# Mapmaking Discussion & Philosophy (WIP/Critique) > Building/Structure Mapping >  Saltmarsh House Map from U1 - Sinister Secret of Saltmarsh

## fearless

Hi, this is my first post. 

Recently I was clearing out the shed (about 2/3 weeks ago) and found a box of old AD&D manuals and modules - and nostalgia get the better of me and i started checking stuff online, WotC websites, rpg forums, podcasts and youtube (mainly the the pax d&d acquisitions incorporated stuff which was pretty good). So i began pulling out more of the old modules and found one i had started to create years ago. Started working on it again (revising/polishing it up) - but realised a needed a couple of maps for it that i had never got round to drawing . So i started checking out map stuff online, which lead me to this site mainly and a few others. 

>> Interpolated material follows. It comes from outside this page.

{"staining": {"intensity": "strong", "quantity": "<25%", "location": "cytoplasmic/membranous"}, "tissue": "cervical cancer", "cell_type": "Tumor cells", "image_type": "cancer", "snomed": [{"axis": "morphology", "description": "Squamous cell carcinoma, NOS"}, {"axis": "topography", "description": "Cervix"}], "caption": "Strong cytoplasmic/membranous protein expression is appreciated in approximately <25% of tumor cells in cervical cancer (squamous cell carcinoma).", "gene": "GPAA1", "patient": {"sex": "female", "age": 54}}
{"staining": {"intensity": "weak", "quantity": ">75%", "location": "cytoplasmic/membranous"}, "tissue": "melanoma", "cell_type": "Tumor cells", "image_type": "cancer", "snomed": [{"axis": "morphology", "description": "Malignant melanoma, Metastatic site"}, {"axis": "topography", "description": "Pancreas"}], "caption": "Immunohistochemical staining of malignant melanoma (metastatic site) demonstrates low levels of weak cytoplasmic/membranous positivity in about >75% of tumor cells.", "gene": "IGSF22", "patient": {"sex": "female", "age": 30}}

Taking insipiration from lots of excellent tutorials and maps here on this site, I decided to fire up photoshop to play around with it, figure out some of the tutorials and techniques used etc. I decided to start with an existing map to test some of the stuff out, so i chose the saltmarsh module - scanned in the original map and started working away, creating layers and retracing everything with different size and style brushes and playing round with layers and blending and other stuff as well, like the grid etc, mainly to see if the techniques i used would allow me to draw something from scratch, scan it in and start working on it in PS. 

Attached is the result. I created a few variations that can be given out to players (or used on roll20 or whatever) which has notes, grid and/or interior details and one for the GM/DM as well, that has everything. Hopefully they will be of use to someone. Its my first go at it, so hopefully it looks ok.

Players version:

   


Dungeron Master version:

----------


## Jacktannery

Great maps fellow-Irish person - these look really super. Nice job.

----------


## Poison

Nice maps! Good idea to have several variations for the DM and players.

----------


## Meshon

Ah, this brings back memories! I had an 8 year campaign that started here; eventually the players took over the place and made it their headquarters. I really like these maps, very appropriate treatment.

cheers,
Meshon

----------


## SumnerH

Fantastic maps, I was just talking about this module with my brother the other night.  I like seeing how you built up the variants, very nice.  Rep'd.

----------


## Gold

I realize it's been a couple years, but I'm about to use some of these maps in a Roll20 campaign!

@ fearless, if you see this message... Did you ever get around to making the cellar (and caverns) level? I'm looking for the same style as your "interior detail Player's Map", for the lower level of the house.

----------


## fearless

Hi Gold, sorry i didnt get your message sooner, havent been about for a while. Unfortuntely i didnt do anymore with it. Not sure if the copy i had did have a floor map of the caverns - it may have and got lost, or i didnt notice it/didnt think to do that. Ive stashed all my D&D stuff in the attic, so dont have it around handy to check.

----------


## Azarin

I just downloaded the module so this is a great help!  Thanks for your work.




> Hi, this is my first post. 
> 
> 
> 
> 
> 
> Recently I was clearing out the shed (about 2/3 weeks ago) and found a box of old AD&D manuals and modules - and nostalgia get the better of me and i started checking stuff online, WotC websites, rpg forums, podcasts and youtube (mainly the the pax d&d acquisitions incorporated stuff which was pretty good). So i began pulling out more of the old modules and found one i had started to create years ago. Started working on it again (revising/polishing it up) - but realised a needed a couple of maps for it that i had never got round to drawing . So i started checking out map stuff online, which lead me to this site mainly and a few others. 
> 
> Taking insipiration from lots of excellent tutorials and maps here on this site, I decided to fire up photoshop to play around with it, figure out some of the tutorials and techniques used etc. I decided to start with an existing map to test some of the stuff out, so i chose the saltmarsh module - scanned in the original map and started working away, creating layers and retracing everything with different size and style brushes and playing round with layers and blending and other stuff as well, like the grid etc, mainly to see if the techniques i used would allow me to draw something from scratch, scan it in and start working on it in PS. 
> ...

----------